Çekirdekte boyutlarına göre sınıflandırılmış iki tür Box gövdesi vardır: büyük ve küçük.
PML gövdeleri
PML cisimcikleri (promiyelositik lösemi), viral enfeksiyonlar ve onkogenez ile ilişkili olduklarından, klinik önemi olan küçük küresel subnükleer alanlardır.
Literatürde nükleer alan 10, Kremer cisimleri ve PML onkojenik alanlar gibi çeşitli isimlerle bilinirler.
Bir çekirdek, bu alanların 10 ila 30'una sahiptir ve çap olarak 0.2 ila 1.0 um'dir. İşlevleri arasında genlerin düzenlenmesi ve RNA sentezi öne çıkmaktadır.
Referanslar
- Adam, SA (2001). Nükleer gözenek kompleksi. Genom biyolojisi, 2 (9), yorumlar0007.1-yorumlar0007.6.
- Audesirk, T., Audesirk, G. ve Byers, BE (2003). Biyoloji: yeryüzündeki yaşam. Pearson eğitimi.

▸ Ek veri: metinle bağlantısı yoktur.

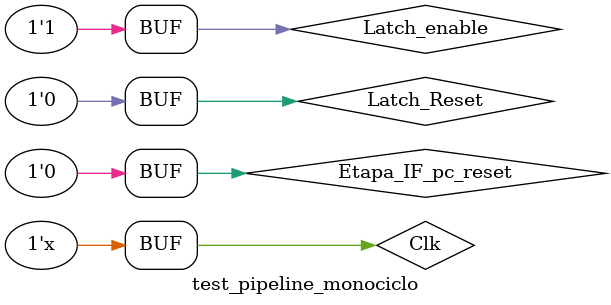
<source format=v>
`timescale 1ns / 1ps


module test_pipeline_monociclo;
// Inputs
    reg Clk;
    reg Latch_Reset;
    reg Latch_enable;
    //Etapa IF
    reg Etapa_IF_pc_reset;

	// Outputs
    //Contador de ciclos
    wire [15:0] count;
    
    // Instantiate the Unit Under Test (UUT)
    pipeline_monociclo_sintesis uut (
        //Inputs
        .Clk(Clk),
        .Latch_Reset(Latch_Reset),
        .Latch_enable(Latch_enable),
        //Etapa IF
        .Etapa_IF_pc_reset(Etapa_IF_pc_reset),
        //Outputs
        //Contador de ciclos
        .count(count)
    );
    

//    integer  file, status=0,addr_instruccion=0;
//    reg [31:0] data=0;
//    //flag de Branch/Jump
//    localparam BranchEQ = 5;
//    localparam BranchNE = 4;
//    localparam JR = 3;
//    localparam JALR = 2;
//    localparam Jmp = 1; 
//    localparam JAL = 0;
//    //Señal EX
//    localparam RegDst=3;
//    localparam ALUSrc=2; 
//    localparam ALUOp1=1; 
//    localparam ALUOp0=0;
//    //Señal MEM
//    localparam MemRead = 1;
//    localparam MemWrite =0;
//    //Señales WB
//    localparam MemtoReg = 0;
//    localparam RegWrite = 1;
    
    initial begin
        // Initialize Inputs
        Clk = 0;
        // Puesta a punto inicial 
        Latch_Reset = 1; // se reinicia todos los latch
        Latch_enable = 0; // se deshabilita los latch
        //Etapa IF
        Etapa_IF_pc_reset = 1; //<= ############# No se reinicia la memoria ya arranca en 0
           
        #395;// arranca la ejecucion
        Etapa_IF_pc_reset = 0;
        Latch_Reset = 0; //  no se reinicia todos los latch
        Latch_enable = 1; // se habilita PC 
    end
    
    
    always begin //clock de la placa 100Mhz
        #5 Clk=~Clk;
    end 

endmodule

</source>
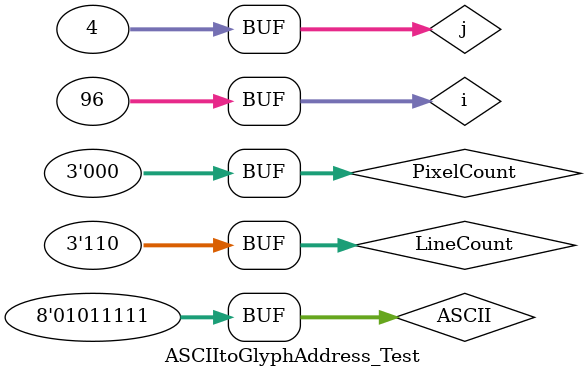
<source format=v>
`timescale 1ns / 1ps


module ASCIItoGlyphAddress_Test;

	// Inputs
	reg [7:0] ASCII;
	reg [2:0] PixelCount;
	reg [2:0] LineCount;

	// Outputs
	wire [12:0] GlyphTableAddress;

	// Instantiate the Unit Under Test (UUT)
	ASCIItoGlyphAddress uut (
		.ASCII(ASCII), 
		.PixelCount(PixelCount), 
		.LineCount(LineCount), 
		.GlyphTableAddress(GlyphTableAddress)
	);

	integer i;
	integer j;
	initial begin
		// Initialize Inputs
		ASCII = 0;
		PixelCount = 0;
		LineCount = 0; 

		// Wait 100 ns for global reset to finish
		#100;
		for(i=32;i<96;i=i+1)
		begin
			ASCII=i;
			for(j=0;j<4;j=j+1)
			begin
				LineCount[2:1] = j;
				#4;
			end
		end
        
		// Add stimulus here

	end
      
endmodule


</source>
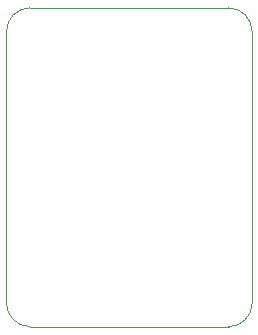
<source format=gbr>
%TF.GenerationSoftware,KiCad,Pcbnew,8.0.4*%
%TF.CreationDate,2025-01-29T23:36:48-05:00*%
%TF.ProjectId,Raidillon,52616964-696c-46c6-9f6e-2e6b69636164,rev?*%
%TF.SameCoordinates,Original*%
%TF.FileFunction,Profile,NP*%
%FSLAX46Y46*%
G04 Gerber Fmt 4.6, Leading zero omitted, Abs format (unit mm)*
G04 Created by KiCad (PCBNEW 8.0.4) date 2025-01-29 23:36:48*
%MOMM*%
%LPD*%
G01*
G04 APERTURE LIST*
%TA.AperFunction,Profile*%
%ADD10C,0.050000*%
%TD*%
G04 APERTURE END LIST*
D10*
X120800000Y-125000000D02*
G75*
G02*
X118800000Y-127000000I-2000000J0D01*
G01*
X118800000Y-127000000D02*
X102000000Y-127000000D01*
X100000000Y-102000000D02*
G75*
G02*
X102000000Y-100000000I2000000J0D01*
G01*
X100000000Y-125000000D02*
X100000000Y-102000000D01*
X118800000Y-100000000D02*
G75*
G02*
X120800000Y-102000000I0J-2000000D01*
G01*
X102000000Y-127000000D02*
G75*
G02*
X100000000Y-125000000I0J2000000D01*
G01*
X102000000Y-100000000D02*
X118800000Y-100000000D01*
X120800000Y-102000000D02*
X120800000Y-125000000D01*
M02*

</source>
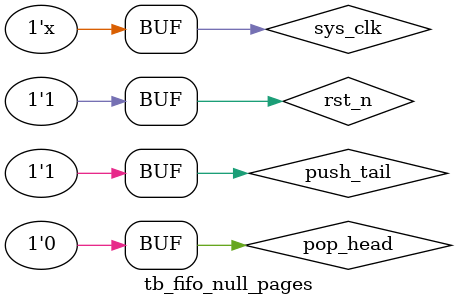
<source format=sv>
`timescale  1ns/1ns

module tb_fifo_null_pages();

reg         sys_clk     ;
reg         rst_n   ;

reg         pop_head    ;
wire   [10:0]    head_addr   ;

reg     push_tail   ;
reg [10:0]  tail_addr   ;

initial
    begin
        sys_clk     =   1'b1;
        rst_n   <=  4'b0;
      #40
        rst_n   <=  1'b1;
      #4
        pop_head <= 1'b1;
        push_tail <= 1'b0;
      #8184
        push_tail <= 1'b1;
      #1024
        pop_head <= 1'b0;
end

always@(posedge sys_clk or negedge rst_n)
    if(rst_n == 1'b0)
        tail_addr <= 0;
    else if(push_tail == 1'b1)
        tail_addr <= tail_addr + 1'b1;

always #2 sys_clk =   ~sys_clk;



fifo_null_pages fifo_null_pages_inst
(
    .clk        (sys_clk        )   ,
    .rst_n      (rst_n          )   ,
    
    .pop_head   (pop_head       )   ,
    .head_addr  (head_addr      )   ,
    .push_tail  (push_tail      )   ,
    .tail_addr  (tail_addr      )

);

endmodule
</source>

- Boisvert, FM, Hendzel, MJ ve Bazett-Jones, DP (2000). Promiyelositik lösemi (PML) nükleer cisimler, RNA biriktirmeyen protein yapılarıdır. Hücre biyolojisi Dergisi, 148 (2), 283-292.
- Busch, H. (2012). Hücre çekirdeği. Elsevier.
- Cooper, GM ve Hausman, RE (2000). Hücre: moleküler bir yaklaşım. Sunderland, MA: Sinauer ortakları.
- Curtis, H. ve Schnek, A. (2008). Curtis. Biyoloji . Panamerican Medical Ed.
- Dundr, M. ve Misteli, T. (2001). Hücre çekirdeğindeki fonksiyonel mimari. Biochemical Journal, 356 (2), 297-310.
- Eynard, AR, Valentich, MA ve Rovasio, RA (2008). İnsanın histolojisi ve embriyolojisi: hücresel ve moleküler temeller. Panamerican Medical Ed.
- Hetzer, MW (2010). Nükleer zarf. Cold Spring Harbor perspektifleri biyolojide, 2 (3), a000539.
- Kabachinski, G. ve Schwartz, TU (2015). Nükleer gözenek kompleksi - bir bakışta yapı ve işlev. Journal of Cell Science, 128 (3), 423-429.
- Montaner, AT (2002). Cajal'ın aksesuar gövdesi. Rev esp patol, 35, (4), 529-532.
- Newport, JW ve Forbes, DJ (1987). Çekirdek: yapı, işlev ve dinamik. Biyokimyanın yıllık incelemesi, 56 (1), 535-565.